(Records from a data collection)
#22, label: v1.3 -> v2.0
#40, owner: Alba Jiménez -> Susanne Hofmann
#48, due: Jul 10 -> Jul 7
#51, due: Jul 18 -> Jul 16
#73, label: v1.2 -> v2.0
--
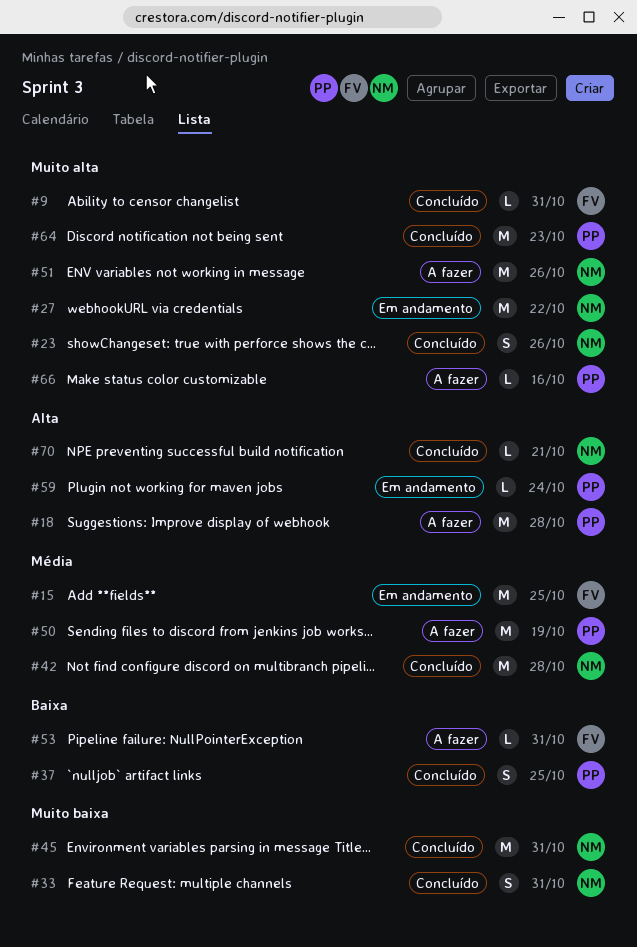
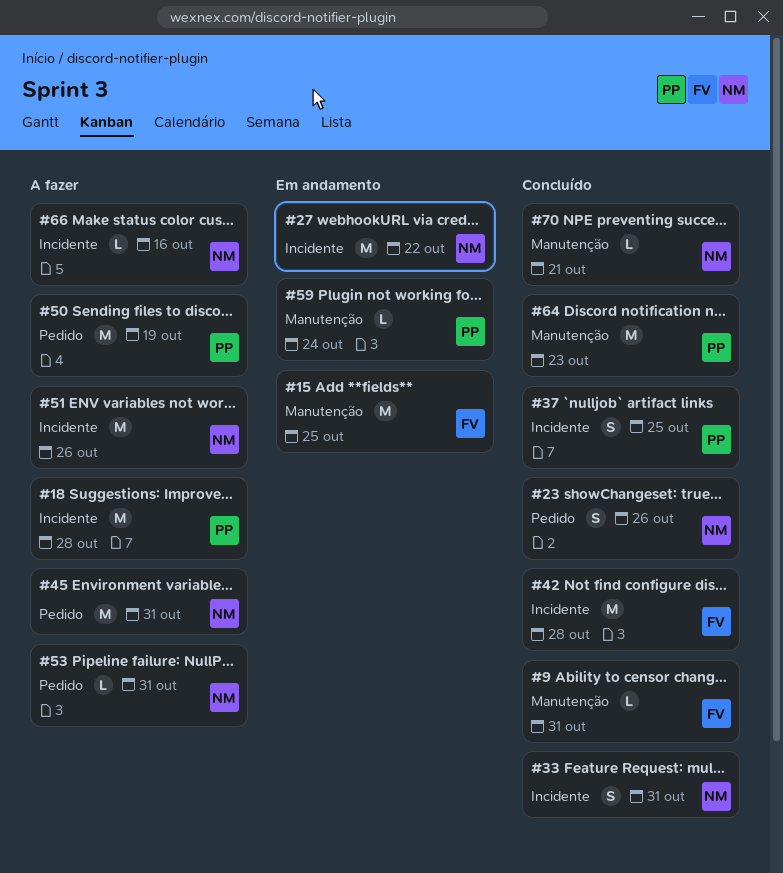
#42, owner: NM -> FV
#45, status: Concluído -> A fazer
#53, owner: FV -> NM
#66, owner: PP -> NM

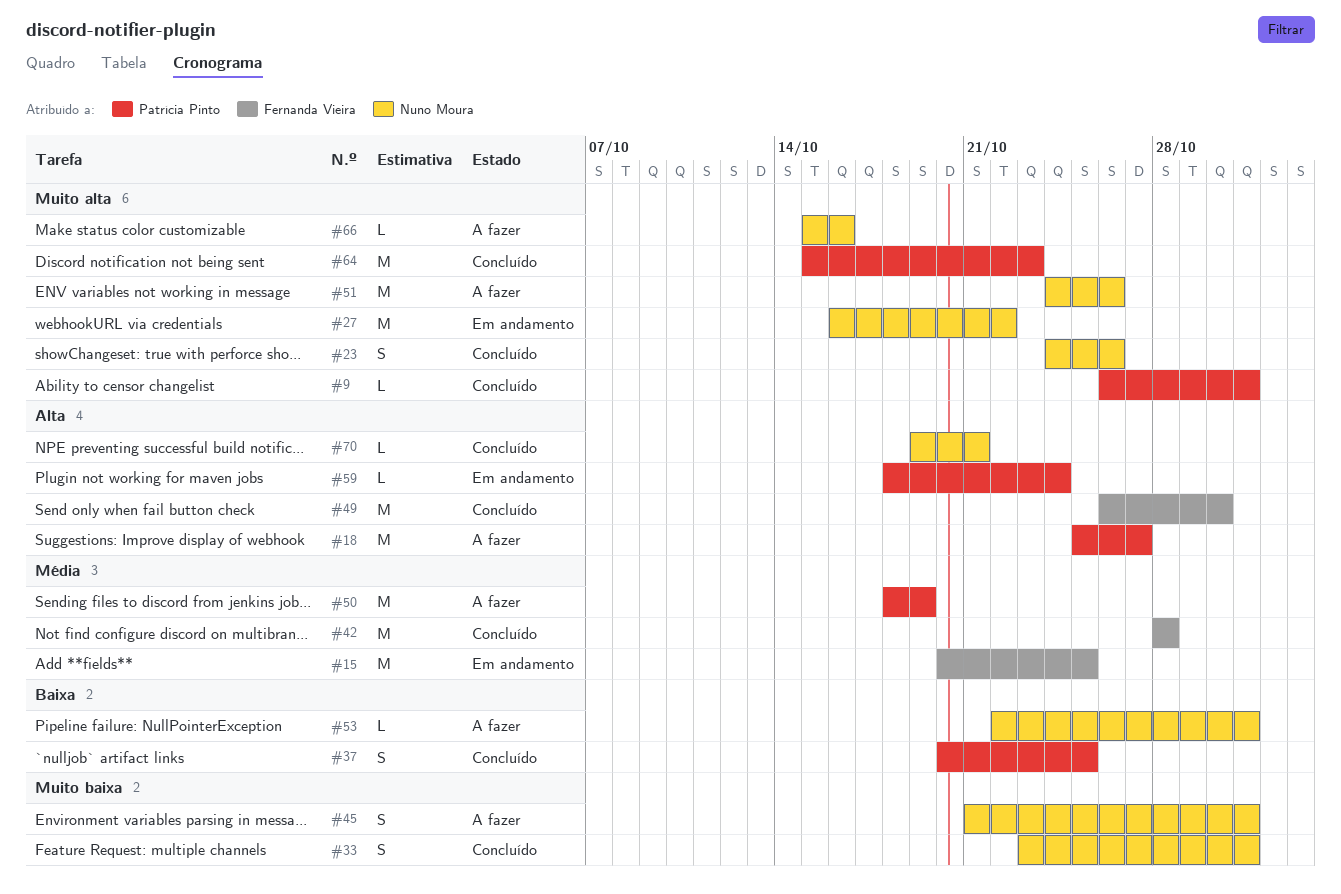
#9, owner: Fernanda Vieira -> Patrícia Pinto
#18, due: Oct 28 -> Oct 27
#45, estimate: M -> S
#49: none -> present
--
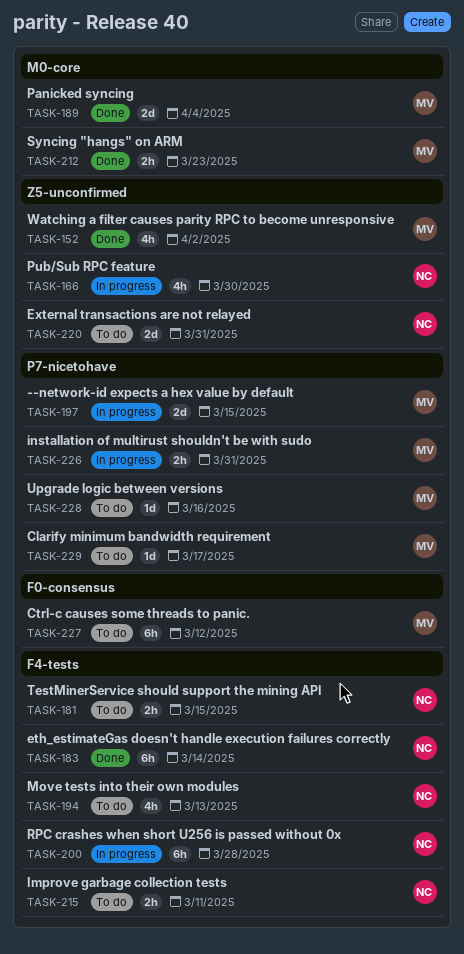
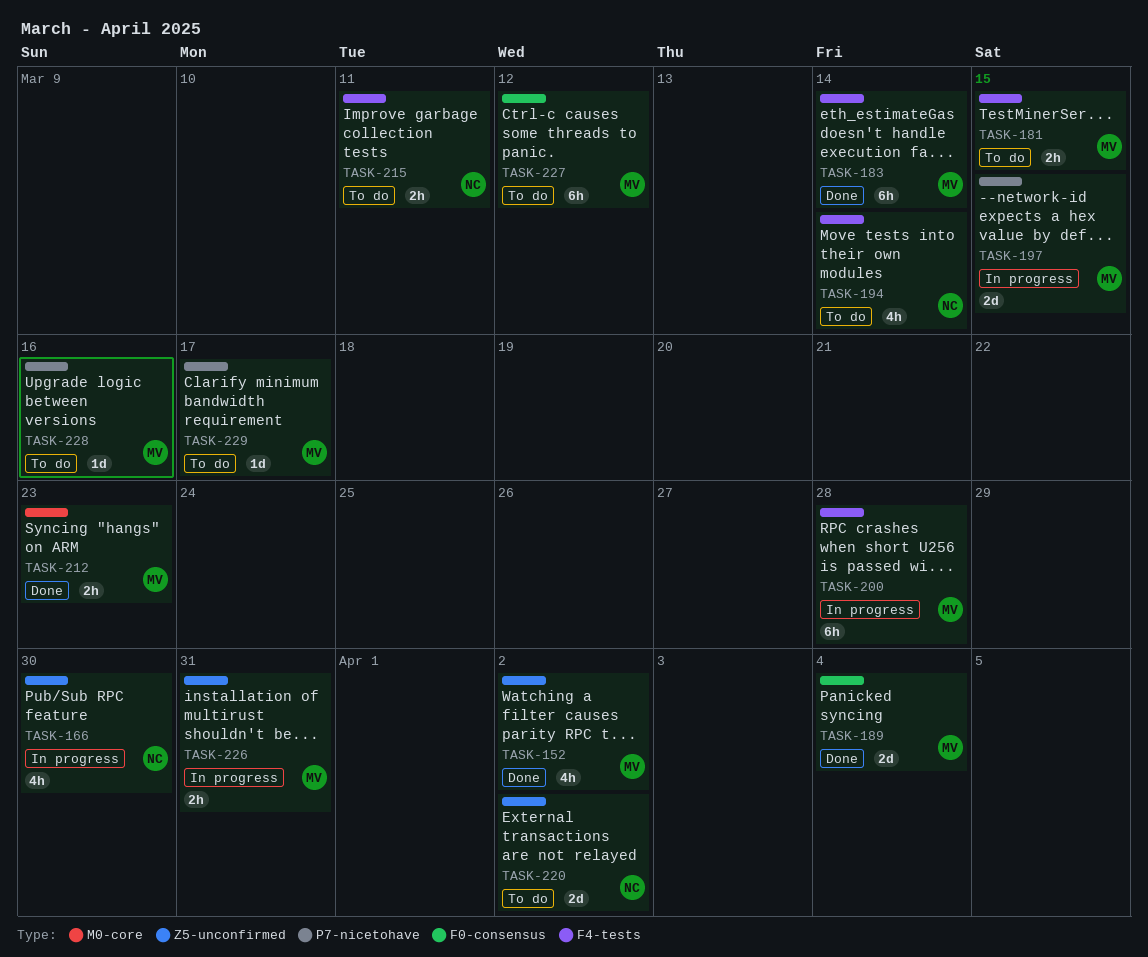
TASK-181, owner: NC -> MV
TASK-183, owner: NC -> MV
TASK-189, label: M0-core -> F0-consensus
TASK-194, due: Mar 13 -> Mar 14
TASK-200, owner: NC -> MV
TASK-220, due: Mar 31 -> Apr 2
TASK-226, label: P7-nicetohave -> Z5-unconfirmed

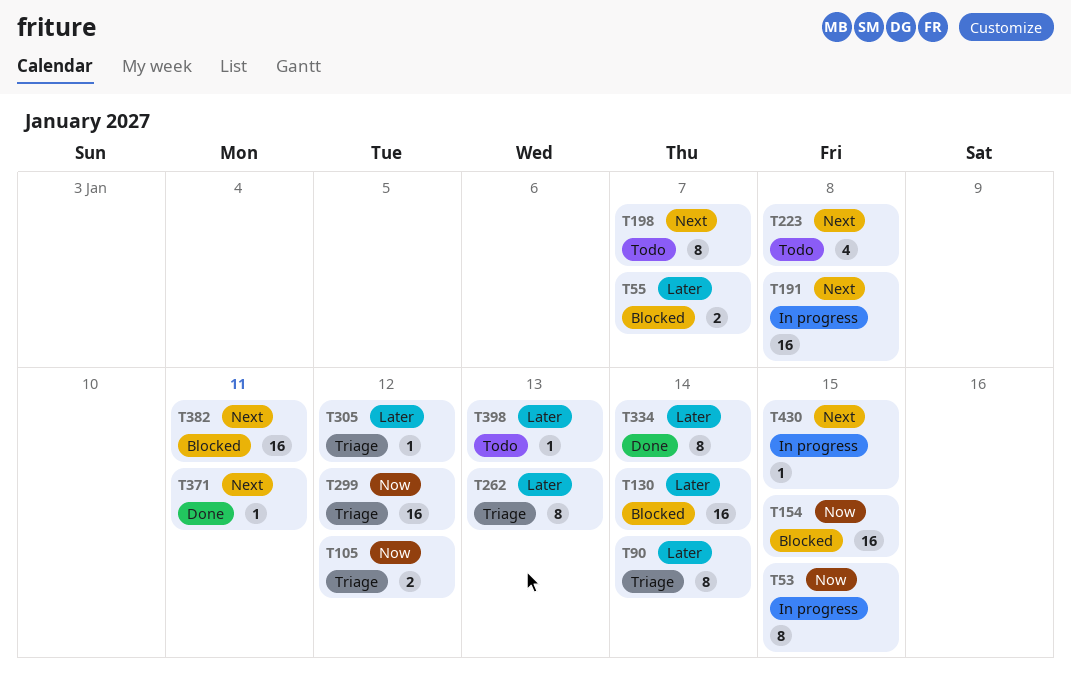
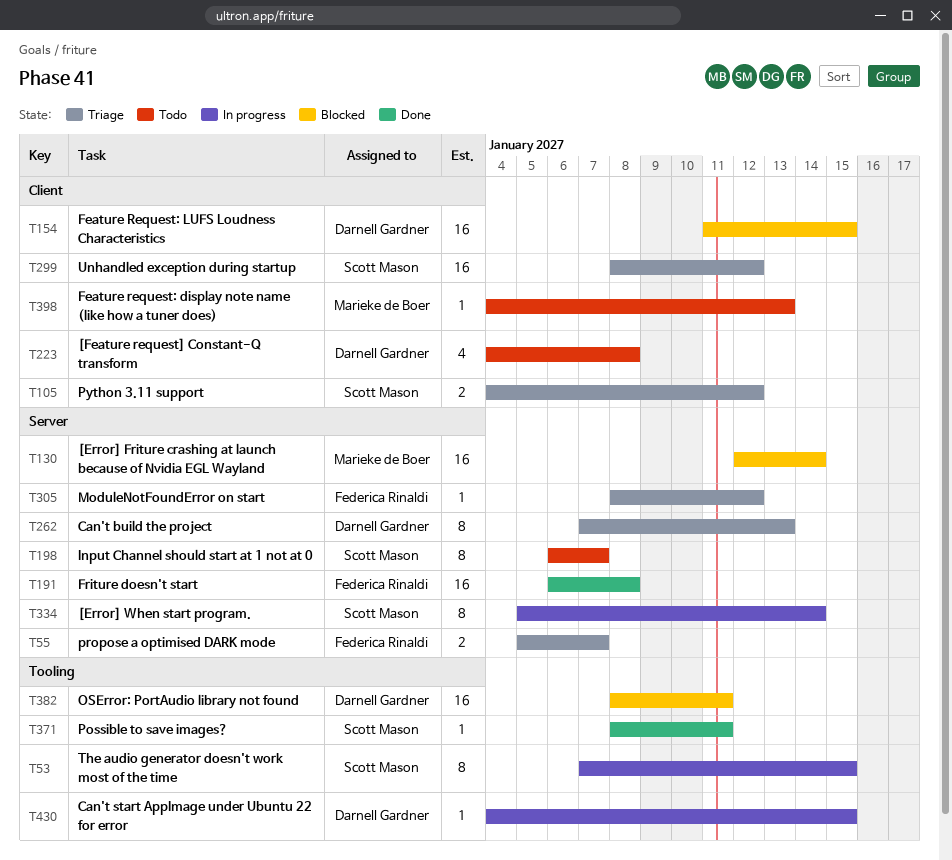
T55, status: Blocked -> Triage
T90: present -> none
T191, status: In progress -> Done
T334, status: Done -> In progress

§ **Brief**:
Above are records; write out the lines from the one with "TASK-181, owner: NC -> MV" down to the one with "T334, status: Done -> In progress", exactly, leaving the pictures out.

§ **Response to the exercise**:
TASK-181, owner: NC -> MV
TASK-183, owner: NC -> MV
TASK-189, label: M0-core -> F0-consensus
TASK-194, due: Mar 13 -> Mar 14
TASK-200, owner: NC -> MV
TASK-220, due: Mar 31 -> Apr 2
TASK-226, label: P7-nicetohave -> Z5-unconfirmed

T55, status: Blocked -> Triage
T90: present -> none
T191, status: In progress -> Done
T334, status: Done -> In progress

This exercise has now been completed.